Bundo Kanduang atau Bundo Kangkuang?

Foto Harian Singgalang
×

Bundo Kanduang atau Bundo Kangkuang?

Bagikan opini

Oleh: Dirwan Ahmad Darwis (Pemerhati Sosio Budaya)Sistem matrilineal (bersuku ke garis keturunan ibu) dalam adat budaya Minangkabau telah meletakkan kaum perempuan (padusi) di Minangkabau pada kedudukan yang sangat istimewa, mereka diberi kehormatan dan keutamaan menurut adat. Diberi gelar kehormatan sebagai Bundo Kanduang,  dengan beberapa hak-hak istimewa, antara lain sebagai; penerima ketentuan menurut garis kesukuan ibu, penerima rumah tempat tinggal, penerima harta pusaka dan sumber ekonomi, penerima dan penyimpan hasil usaha perekonomian, serta pemegang hak suara istimewa dalam bermusyawarah

Bundo Kanduang dalam kaum, merupakan tiang utama di Rumah Gadang, pemegang kunci simpanan khusus, pusek jalo kumpulan ikan (pengatur rumah tangga, sumber penentu baik atau buruk anggota keluarga). Tempat bertanya sebelum pergi, tempat berbagi berita setelah pulang, penyemarak dalam nagari, menjadi hiasan dalam masyarakat, yang diagungkan-dibesarkan dan bertuah. Ketika hidup tempat berniat, ketika mati tempat bernazar, sebagai kain pelindung ke Medinah, jadi payung panji untuk ke sorga. Kata-kata ini dengan jelas menggambarkan bahwa begitu benarlah keistimewaan seorang padusi di Minangkabau. 
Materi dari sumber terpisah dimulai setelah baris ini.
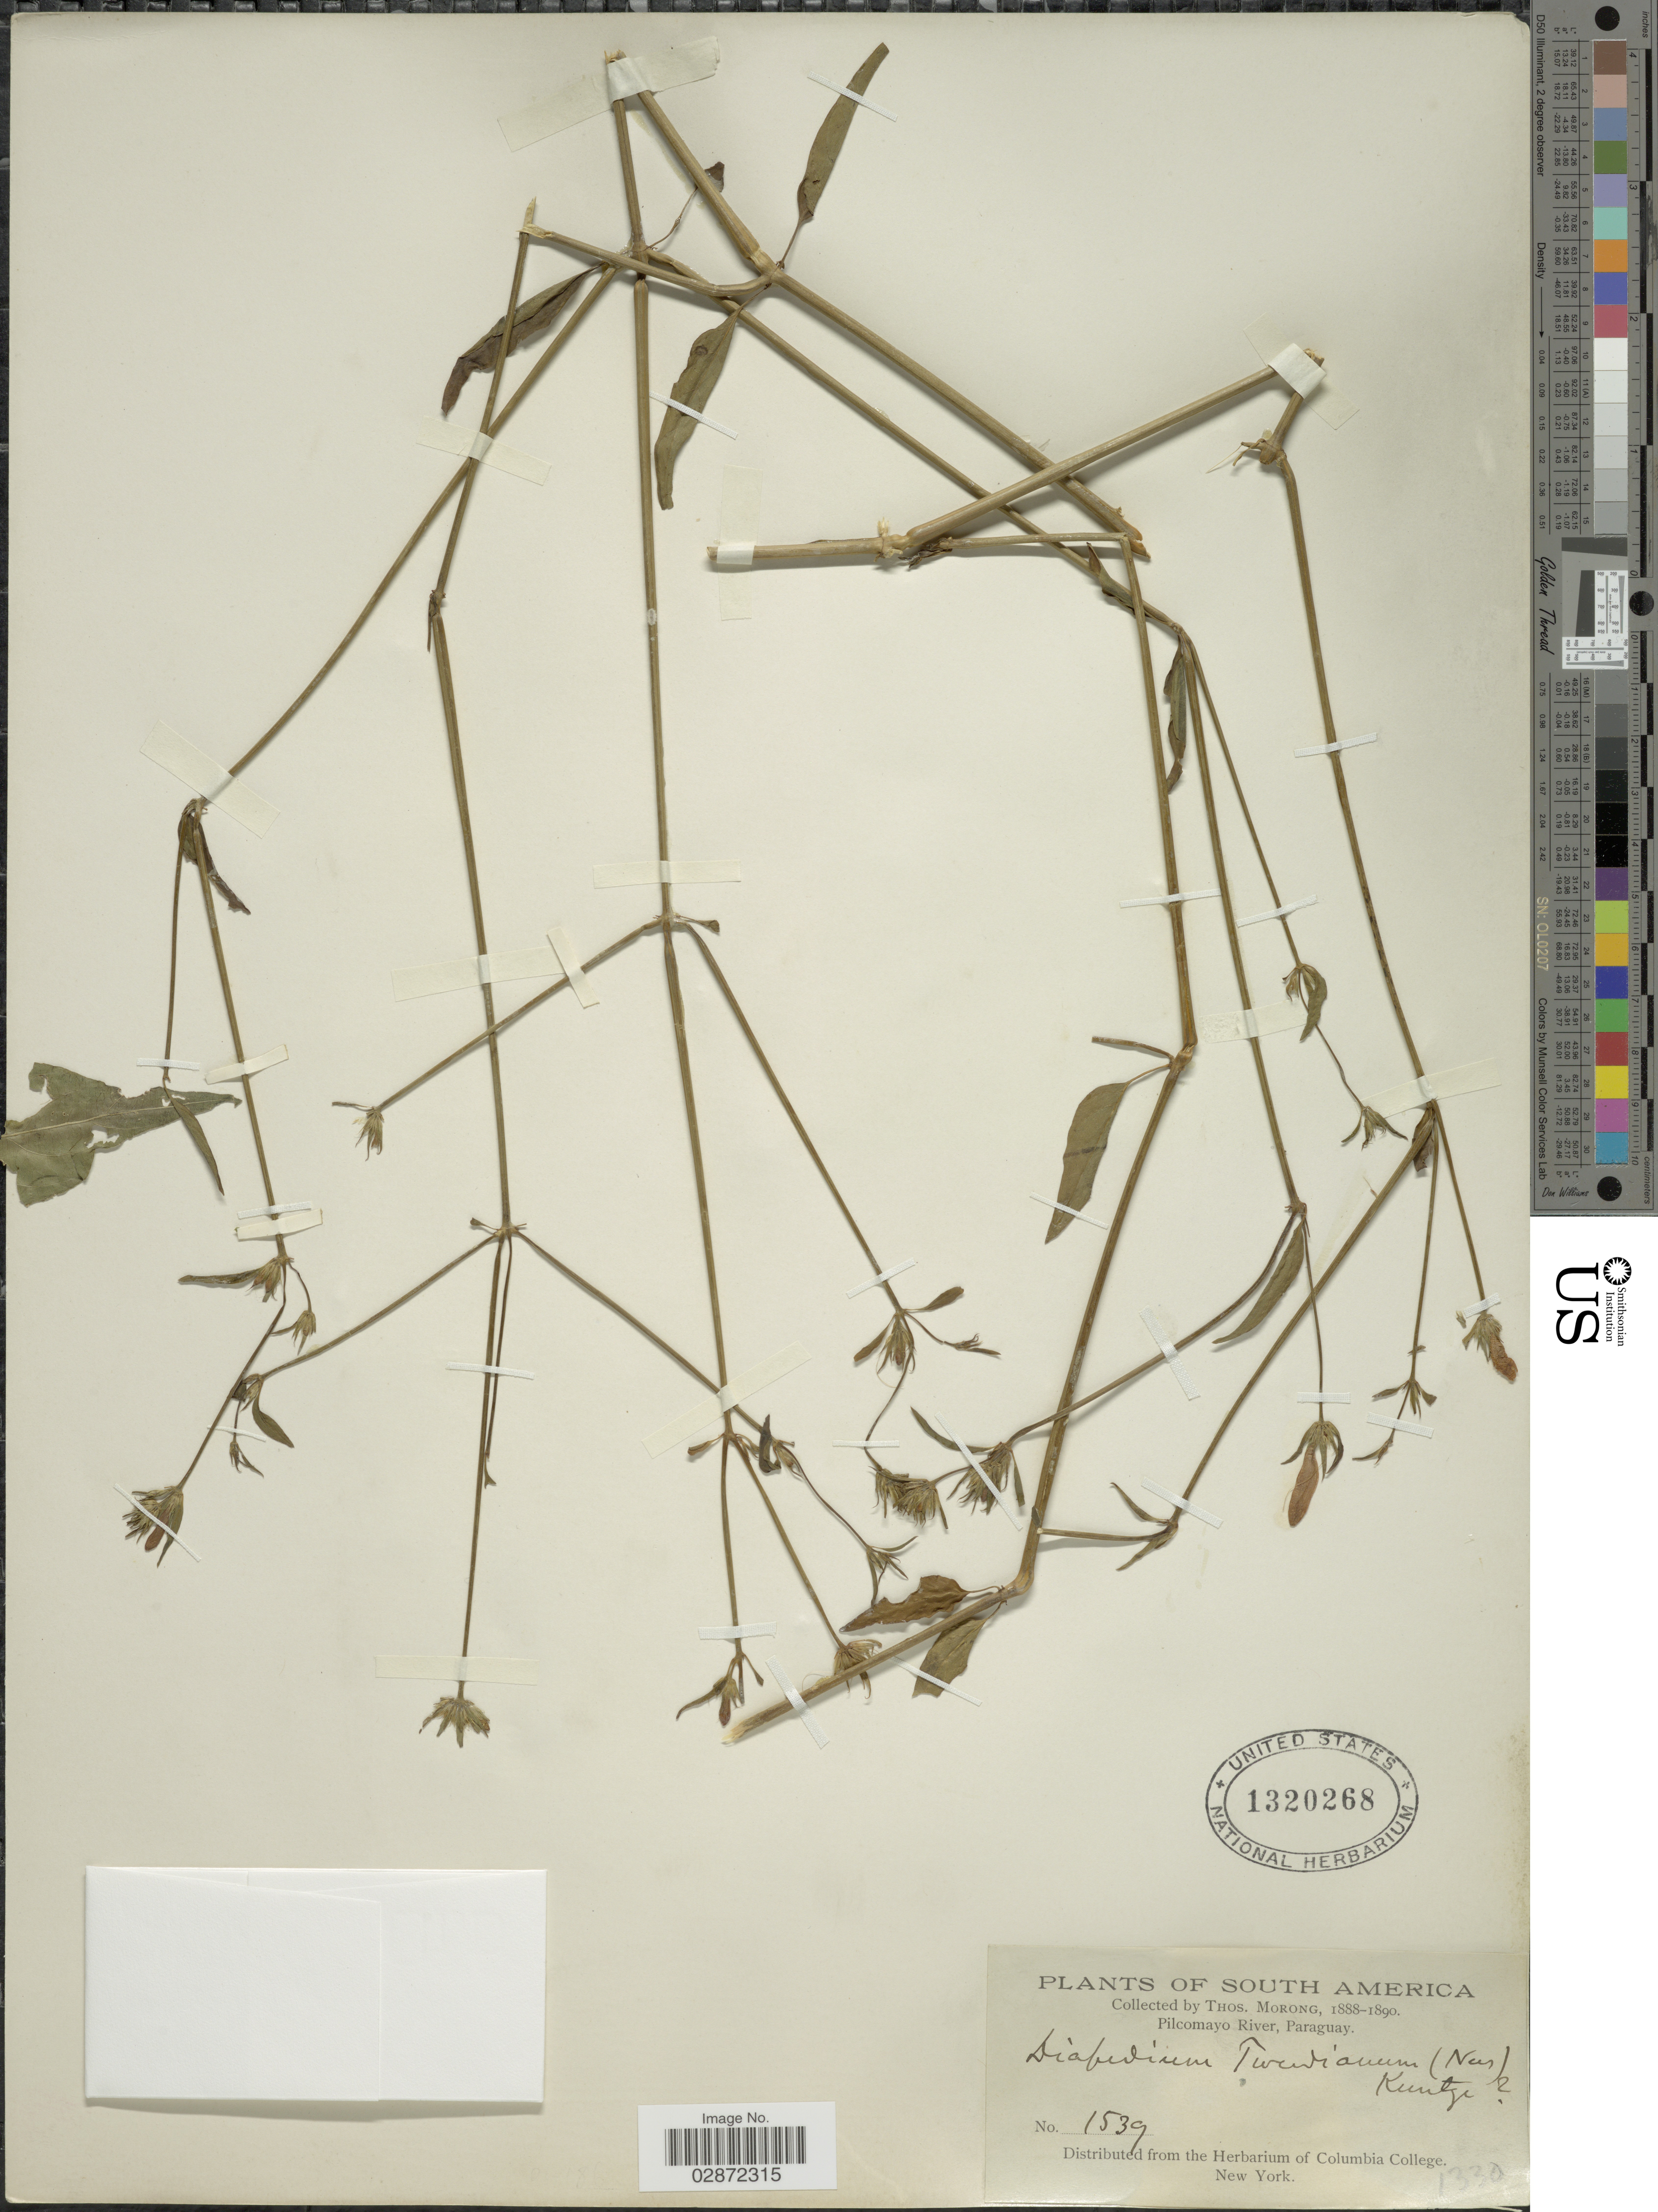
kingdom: Plantae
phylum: Tracheophyta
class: Magnoliopsida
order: Lamiales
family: Acanthaceae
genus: Dicliptera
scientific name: Dicliptera squarrosa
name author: Nees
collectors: ex herb. T. Morong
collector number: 1539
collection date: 1888/1890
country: Paraguay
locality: Pilcomayo River.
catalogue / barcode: US 1320268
Sifat-sifat Bundo KanduangCiri-ciri seorang Bundo Kanduang Minangkabau, antara lain; patuah jo taat, manjauhi sumbang jo salah, tau dilarangan jo pantangan, bamalu jo samalu, mampunyoi raso jo pareso, bataratik dan basopan santun, tau dikarajo rumah tanggo. Bana jo luruih (bana di hati, di muluik dan di karajo), cadiak jo pandai, jujur dipicayo, adia, ramah jo panyaba, fasiah babicaro.

Dengan demikian seorang Bundo kanduang akan senantiasa berupaya menjaga agar adat senantiasa terpelihara dan berjalan dengan baik, adat harus dipakai utuh menurut kebutuhannya (adat dipakai baru, kain dipakai usang). Ia harus senantiasa mengingatkan anak cucu dan lingkungannya: ingek di adat nan karusak, jago limbago jan sampai sumbiang, urang ingek pantang takicuah, urang jago pantang kamalingan.Sebagai warga Minangkabau, kita perlu melihat ke dalam, adakah sifat-sifat Bundo Kanduang itu masih dipakai oleh padusi Minangkabau hari ini? Apakah kalangan padusi Minangkabau hari ini sudah tau dan paham sejarah Minangkabau, Budaya dan Bahasa Minangkabau?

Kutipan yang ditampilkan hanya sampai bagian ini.